Toller glanced around the nose section, which in addition to accommodating the pilot’s station was also intended as living and sleeping quarters. Zavotle, Berise and Bartan were floating near the perimeter in various attitudes, keeping themselves in place by gripping handrails. It was quite dim in the compartment, the only illumination coming from a porthole on the sunward side, but Toller could see the others’ faces well enough to know that they shared his mood.

The flight would possibly last two hundred days—a dauntingly long period of boredom, deprivation and discomfort—and, regardless of how dedicated a person might be, it was only natural to experience qualms at such a moment. Things would be easier after the main engine had begun to fire, finally committing everybody to the venture, but until that psychological first step had been taken he and the crew were bound to be racked by doubt and apprehension.

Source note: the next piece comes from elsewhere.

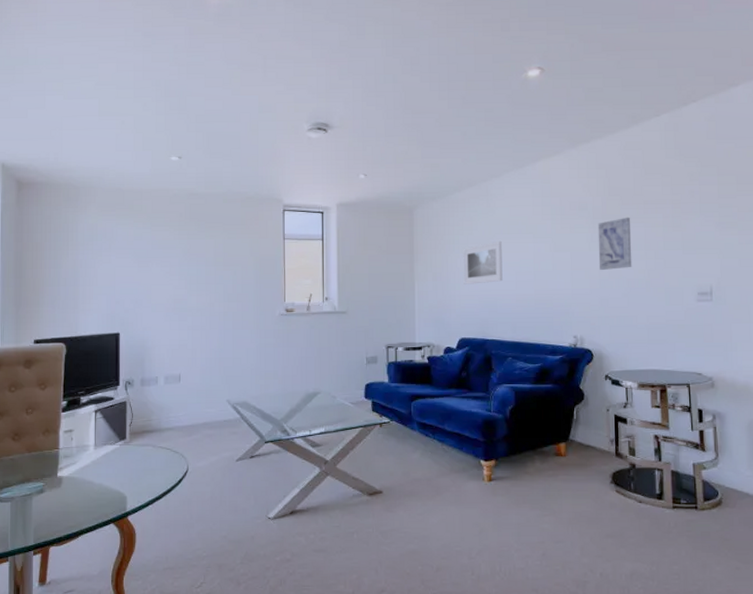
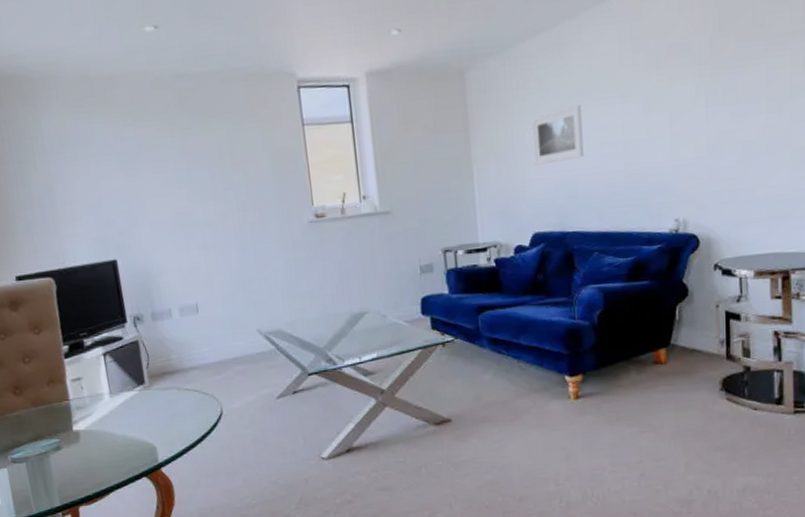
wall art: present [597,217,632,270] -> none [705,58,750,132]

Growing impatient, Toller drew himself to the ladder well and looked down into the ship. The cylindrical space was punctuated by narrow rays of sunlight from portholes which created confusing patterns of brightness and shadow in the internal bracing and among the bins which housed the supplies of food and water, firesalt and power crystals. There was a movement far down in the strange netherworld and Wraker, who had been checking the fuel hoppers and pneumatic feed system, appeared at the bottom of the ladder. He came up it at speed, agile in spite of his bulky suit, and nodded as he saw Toller waiting for him.